= Edmund A. Sargus =

American politician

Edmund A. Sargus, Sr. (June 27, 1911 - March 4, 1967) was an Ohio senator.

==Biography==
He was born in Bellaire, Ohio on June 27, 1911, the son of Emily and Frank Sargus, both immigrants from Lebanon. Sargus was educated at the University of Notre Dame, where he received his undergraduate degree in 1932 and his law degree in 1950.

Sargus was elected to the Ohio Senate in 1960 and served through 1966. He was coauthor of a number of bills enacted into law, including a requirement that all new cars sold in Ohio include seat belts. He also championed the effort to require coal mining companies engaged in surface or strip mining to restore the land disturbed by these activities.
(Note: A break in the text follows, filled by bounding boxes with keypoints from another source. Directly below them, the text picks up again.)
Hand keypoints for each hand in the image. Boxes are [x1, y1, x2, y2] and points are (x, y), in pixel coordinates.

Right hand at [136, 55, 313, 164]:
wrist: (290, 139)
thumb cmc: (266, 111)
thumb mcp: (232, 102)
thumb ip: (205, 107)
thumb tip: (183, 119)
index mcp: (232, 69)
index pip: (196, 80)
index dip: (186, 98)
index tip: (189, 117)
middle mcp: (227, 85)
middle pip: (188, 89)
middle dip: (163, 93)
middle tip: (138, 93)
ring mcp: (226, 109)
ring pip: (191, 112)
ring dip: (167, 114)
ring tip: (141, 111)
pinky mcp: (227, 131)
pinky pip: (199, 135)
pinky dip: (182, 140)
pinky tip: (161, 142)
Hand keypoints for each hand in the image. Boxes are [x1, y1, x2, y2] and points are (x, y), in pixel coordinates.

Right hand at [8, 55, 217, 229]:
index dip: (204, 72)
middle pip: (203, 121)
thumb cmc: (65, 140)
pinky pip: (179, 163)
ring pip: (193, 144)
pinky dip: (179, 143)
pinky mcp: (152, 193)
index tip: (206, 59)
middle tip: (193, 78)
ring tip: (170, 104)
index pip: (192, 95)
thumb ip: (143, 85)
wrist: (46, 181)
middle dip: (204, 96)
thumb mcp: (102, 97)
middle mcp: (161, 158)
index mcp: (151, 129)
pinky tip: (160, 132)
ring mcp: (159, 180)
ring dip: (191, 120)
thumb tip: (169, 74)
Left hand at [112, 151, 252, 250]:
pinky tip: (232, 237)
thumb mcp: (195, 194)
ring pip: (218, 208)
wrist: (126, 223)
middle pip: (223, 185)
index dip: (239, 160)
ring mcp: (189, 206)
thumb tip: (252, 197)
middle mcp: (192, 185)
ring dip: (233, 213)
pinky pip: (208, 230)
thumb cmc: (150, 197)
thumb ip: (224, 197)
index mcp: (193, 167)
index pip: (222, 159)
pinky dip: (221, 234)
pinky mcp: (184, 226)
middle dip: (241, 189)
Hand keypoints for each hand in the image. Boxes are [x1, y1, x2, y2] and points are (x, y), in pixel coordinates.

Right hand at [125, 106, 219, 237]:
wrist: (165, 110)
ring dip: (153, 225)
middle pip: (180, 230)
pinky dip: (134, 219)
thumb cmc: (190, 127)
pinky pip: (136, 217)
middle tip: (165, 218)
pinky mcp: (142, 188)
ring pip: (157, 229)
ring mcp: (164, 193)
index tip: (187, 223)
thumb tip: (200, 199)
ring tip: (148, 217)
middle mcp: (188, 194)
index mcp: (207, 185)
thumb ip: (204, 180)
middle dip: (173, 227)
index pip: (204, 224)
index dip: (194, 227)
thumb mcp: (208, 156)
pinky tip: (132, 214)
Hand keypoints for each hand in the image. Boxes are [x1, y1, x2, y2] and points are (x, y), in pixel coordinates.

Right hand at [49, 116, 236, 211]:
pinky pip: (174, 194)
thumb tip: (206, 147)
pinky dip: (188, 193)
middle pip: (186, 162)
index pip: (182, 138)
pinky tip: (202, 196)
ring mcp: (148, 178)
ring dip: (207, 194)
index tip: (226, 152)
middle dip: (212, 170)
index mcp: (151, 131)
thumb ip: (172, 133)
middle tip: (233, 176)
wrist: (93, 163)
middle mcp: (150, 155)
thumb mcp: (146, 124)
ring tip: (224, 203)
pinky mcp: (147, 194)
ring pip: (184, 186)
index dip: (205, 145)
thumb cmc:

Sargus was elected probate and juvenile judge of Belmont County, Ohio in 1966. After only four weeks in this position he died of a heart attack on March 4, 1967.

Because of his concern for juveniles, a multi-county juvenile detention facility located in St. Clairsville, Ohio was named in his honor. Sargus married Anne Elizabeth Kearney in 1946. The two met while Sargus was stationed in Newport, Rhode Island during World War II. Sargus attained the rank of Lieutenant Commander during his service. The couple had three children, Anne (Varian), a professor at the University of Akron, Joan (Donald) a guidance counsellor in the Northern Local School District in Perry County, Ohio and Edmund A. Sargus, Jr., who is a United States District Judge for the Southern District of Ohio and is married to Jennifer Sargus, who is a judge of the Belmont County Court of Common Pleas in St. Clairsville, Ohio.